Inert continue with the pile phase of their usual modus operandi of Pile-Level-Gouge. Pace seemed a little relaxed when I stomped around the south footpath on Wednesday morning. Only one or two tipper lorries dumping stuff on the west shore of Cormorant lake, next to the mighty mound.. While our bulldozer drive seemed (on Wednesday) to have a sedate time of it all, waiting for its next lorry load of stuff.
The boulder sorter outer was now on Chandlers farm, next to its mighty mound, surrounded by a bevy of diggers and sundry plant.
Our on off pump was happily chugging away on Wednesday, and well it might. Water levels everywhere are still very high, whilst the ground is sodden, mushy, soggy and lethal. I stayed off most all muddy bits on my Saturday stomp. Even some of the vehicle tracks were no go areas; whilst firm, they were covered in varying depths of really, really gooey mud, causing me to sink halfway up my wellies, without applying much weight on my foot. The stuff held on to my boot, as I tried to pull it out of its grip; all the while the supporting foot would sink deeper into the stuff.
I know to keep of the bits of track where even the bulldozer has sunk into the mud, cutting out a deep gouge. The 'trench' fills naturally with oozing mud the consistency of runny porridge, forming a deep pool. I know that the bottom of the trench, on which the oozing mud sits, will be soft.
Otherwise, a freezing cold (minus two) Saturday morning simply revealed that Inert continue to pile up soil on the west shore of Cormorant lake, and also graded material is pushed into Cormorant lake. All the while still carefully going around the scrape.
I would expect that in the next week or two that Inert will enter the 'levelling' stage, where the material piled up over the past few weeks is flattened. Then the whole load will be gouged out, pushed into Cormorant lake, with another depression formed.

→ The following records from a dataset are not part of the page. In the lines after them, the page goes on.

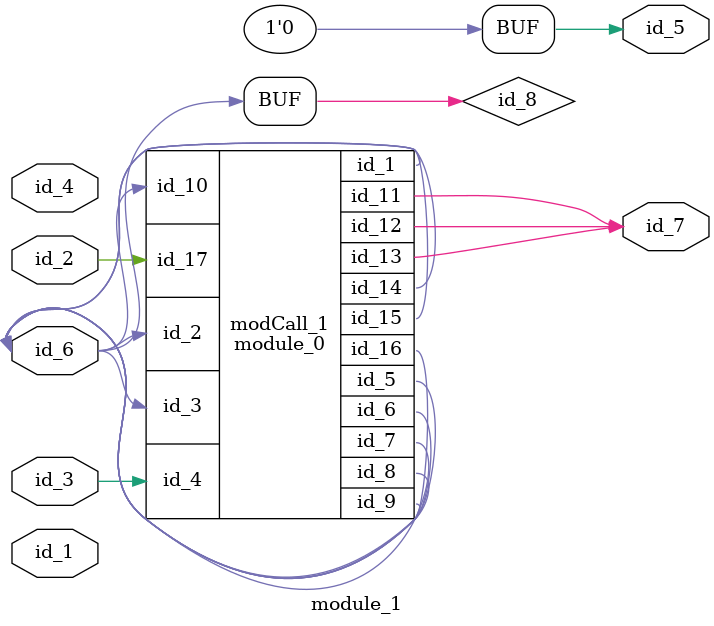
<source format=v>
module module_0 (
    id_1,
    id_2,
    id_3,
    id_4,
    id_5,
    id_6,
    id_7,
    id_8,
    id_9,
    id_10,
    id_11,
    id_12,
    id_13,
    id_14,
    id_15,
    id_16,
    id_17
);
  input wire id_17;
  inout wire id_16;
  inout wire id_15;
  inout wire id_14;
  output wire id_13;
  output wire id_12;
  output wire id_11;
  input wire id_10;
  inout wire id_9;
  output wire id_8;
  inout wire id_7;
  output wire id_6;
  inout wire id_5;
  input wire id_4;
  input wire id_3;
  input wire id_2;
  inout wire id_1;
  wire id_18;
endmodule
module module_1 (
    id_1,
    id_2,
    id_3,
    id_4,
    id_5,
    id_6,
    id_7
);
  output wire id_7;
  inout wire id_6;
  output wire id_5;
  inout wire id_4;
  input wire id_3;
  input wire id_2;
  input wire id_1;
  assign id_5 = "";
  module_0 modCall_1 (
      id_6,
      id_6,
      id_6,
      id_3,
      id_6,
      id_6,
      id_6,
      id_6,
      id_6,
      id_6,
      id_7,
      id_7,
      id_7,
      id_6,
      id_6,
      id_6,
      id_2
  );
  wire id_8, id_9;
  always
    if (-1)
      if (-1'b0) id_4 <= (1);
      else id_8 = id_6;
endmodule

</source>
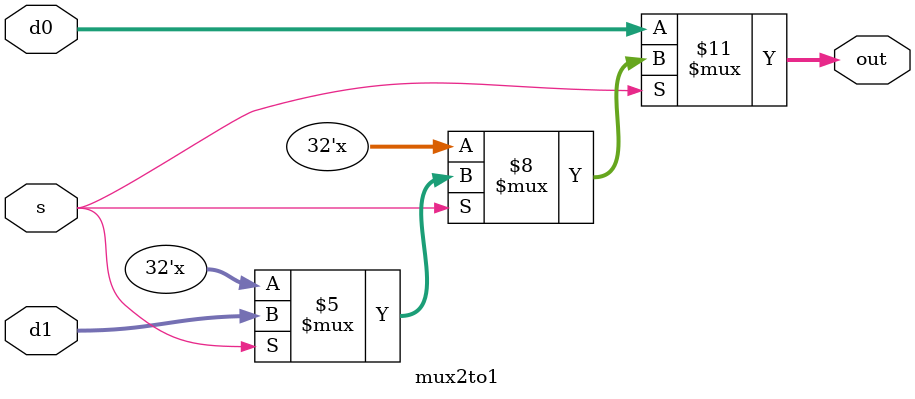
<source format=v>
`timescale 1ns / 1ps


module mux2to1(d0,d1,s,out);
input s;
input [31:0] d0,d1;
output reg [31:0] out;

always@(d0,d1,s)
begin
    if(s==0) out=d0;
    else if(s==1) out=d1;
end
endmodule

</source>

Shame. I had expected more progress on Manor farm than what has been achieved. But then I do not know what else has been going on the site.
Normal, but small, slide show follows. Then pictures of the grim reaper i.e. American Mink.

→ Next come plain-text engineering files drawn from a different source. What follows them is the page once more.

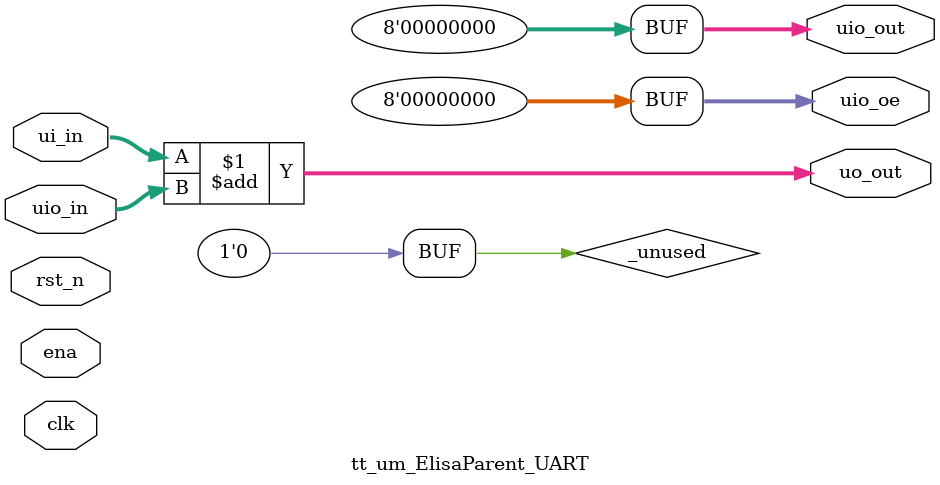
<source format=v>
/*
 * Copyright (c) 2024 Your Name
 * SPDX-License-Identifier: Apache-2.0
 */

`default_nettype none

module tt_um_ElisaParent_UART (
    input  wire [7:0] ui_in,    // Dedicated inputs
    output wire [7:0] uo_out,   // Dedicated outputs
    input  wire [7:0] uio_in,   // IOs: Input path
    output wire [7:0] uio_out,  // IOs: Output path
    output wire [7:0] uio_oe,   // IOs: Enable path (active high: 0=input, 1=output)
    input  wire       ena,      // always 1 when the design is powered, so you can ignore it
    input  wire       clk,      // clock
    input  wire       rst_n     // reset_n - low to reset
);

  // All output pins must be assigned. If not used, assign to 0.
  assign uo_out  = ui_in + uio_in;  // Example: ou_out is the sum of ui_in and uio_in
  assign uio_out = 0;
  assign uio_oe  = 0;

  // List all unused inputs to prevent warnings
  wire _unused = &{ena, clk, rst_n, 1'b0};

endmodule

</source>
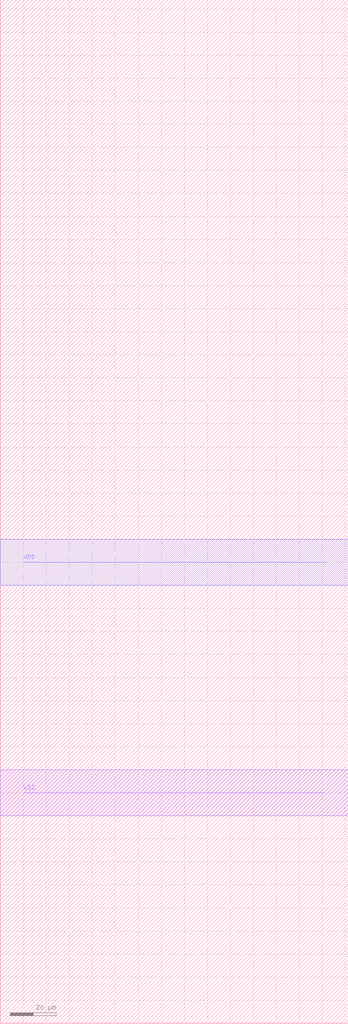
<source format=lef>
MACRO IN1X
 class pad ;
 FOREIGN IN1X ;
 SIZE 151.2 BY 444 ;
 SYMMETRY X ;
 SITE IOX ;
 PIN Z DIRECTION OUTPUT ;
   PORT
   LAYER M1 ;
      PATH 61.6 444 72.8 444 ;
   END
 END Z
PIN PO
   DIRECTION OUTPUT ;
   PORT
     LAYER M1 ;
     PATH 78.4 444 84.0 444 ;
   END
  END PO
  PIN A
   DIRECTION INPUT ;
   PORT
      LAYER M1 ;
      PATH 95.2 444 100.8 444 ;
   END
   END A
  PIN PI
   DIRECTION INPUT ;
   PORT
   LAYER M1 ;
   PATH 106.4 444 112 444 ;
  END
 END PI
 PIN VDD
    DIRECTION INOUT ;
    SHAPE ABUTMENT ;
    PORT
      LAYER M2 ;
      WIDTH 20 ;
      PATH 10 200 141.2 200 ;
    END
 END VDD
 PIN VSS
 DIRECTION INOUT ;
 SHAPE ABUTMENT ;
 PORT
   LAYER M1 ;
   WIDTH 20 ;
   PATH 10 100 141.2 100 ;
 END
END VSS
END IN1X 

</source>
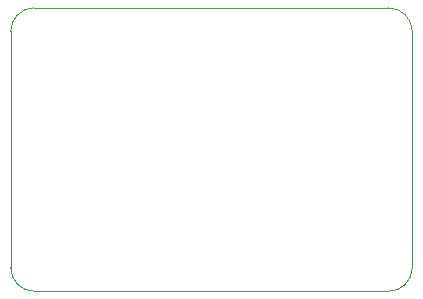
<source format=gbr>
%TF.GenerationSoftware,KiCad,Pcbnew,7.0.7-2.fc38*%
%TF.CreationDate,2023-11-16T23:21:00-08:00*%
%TF.ProjectId,TinySparrow,54696e79-5370-4617-9272-6f772e6b6963,rev?*%
%TF.SameCoordinates,Original*%
%TF.FileFunction,Profile,NP*%
%FSLAX46Y46*%
G04 Gerber Fmt 4.6, Leading zero omitted, Abs format (unit mm)*
G04 Created by KiCad (PCBNEW 7.0.7-2.fc38) date 2023-11-16 23:21:00*
%MOMM*%
%LPD*%
G01*
G04 APERTURE LIST*
%TA.AperFunction,Profile*%
%ADD10C,0.100000*%
%TD*%
G04 APERTURE END LIST*
D10*
X169000000Y-81800000D02*
G75*
G03*
X167000000Y-83800000I0J-2000000D01*
G01*
X169000000Y-81800000D02*
X199000000Y-81800000D01*
X167000000Y-103800000D02*
X167000000Y-83800000D01*
X169000000Y-105800000D02*
X199000000Y-105800000D01*
X199000000Y-105800000D02*
G75*
G03*
X201000000Y-103800000I0J2000000D01*
G01*
X201000000Y-103800000D02*
X201000000Y-83800000D01*
X201000000Y-83800000D02*
G75*
G03*
X199000000Y-81800000I-2000000J0D01*
G01*
X167000000Y-103800000D02*
G75*
G03*
X169000000Y-105800000I2000000J0D01*
G01*
M02*

</source>
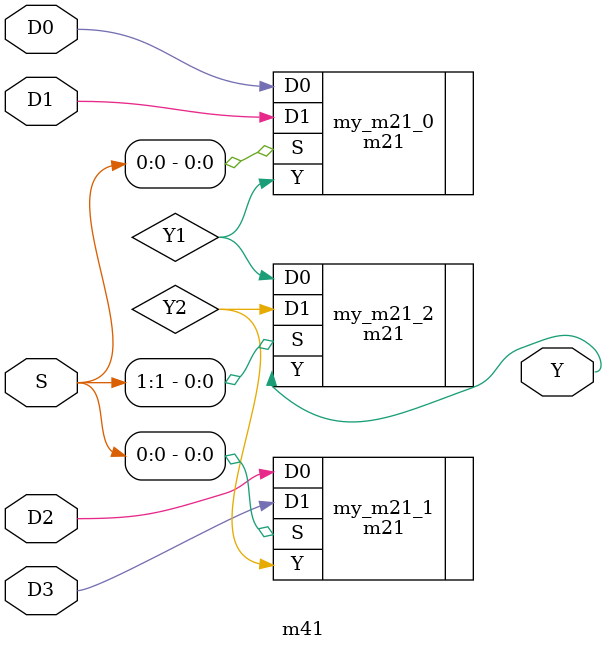
<source format=v>
`timescale 1ns / 1ps


module m41(
    input D0, D1, D2, D3,
    input [1:0] S, 
    output Y
    );
    
    wire Y1, Y2;
    
    m21 my_m21_0(.Y(Y1), .D0(D0), .D1(D1), .S(S[0]));
    m21 my_m21_1(.Y(Y2), .D0(D2), .D1(D3), .S(S[0]));
    m21 my_m21_2(.Y(Y), .D0(Y1), .D1(Y2), .S(S[1]));
    
endmodule

</source>
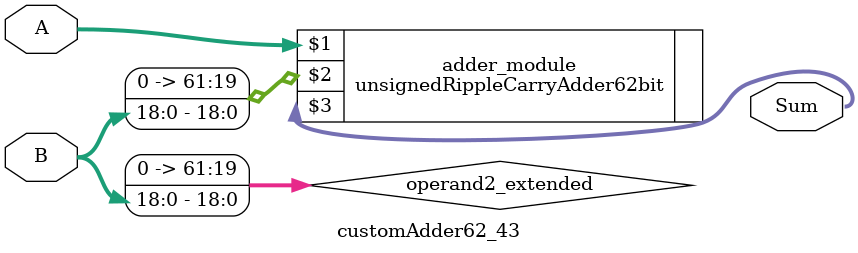
<source format=v>
module customAdder62_43(
                        input [61 : 0] A,
                        input [18 : 0] B,
                        
                        output [62 : 0] Sum
                );

        wire [61 : 0] operand2_extended;
        
        assign operand2_extended =  {43'b0, B};
        
        unsignedRippleCarryAdder62bit adder_module(
            A,
            operand2_extended,
            Sum
        );
        
        endmodule
        
</source>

I decided to splash out and purchase a cheap trail cam to replace my Crenova, which had not recovered from being submerged by flood water. It remained resolutely foggy due to moisture in its body.
As the rain continued throughout the week, and water levels creeping back up to flooding, I placed the new trail cam (an entry model Apeman) well up the river bank. I was very fortunate in capturing photos of an American Mink, which wandered round on Friday.
This mink appeared very pale, in stark contrast to the darker coloured one I (well, my trail cam) filmed a year or two back. I sincerely hope they are not breeding. It'll be the kiss of death for many creatures in the area.
Rather annoyingly, whilst the Apeman appears to be a more robust and reliable unit that my Crenova and Victure trail cams, it appears to have a much slower trigger time and time to video. This means I only got photos of the mink. It was fast moving and well out of the way in the 2 seconds it took for the Apeman to start videoing.
Anyway, unusually for me I went straight back in the late afternoon to stake out the fallen tree with two trail cams.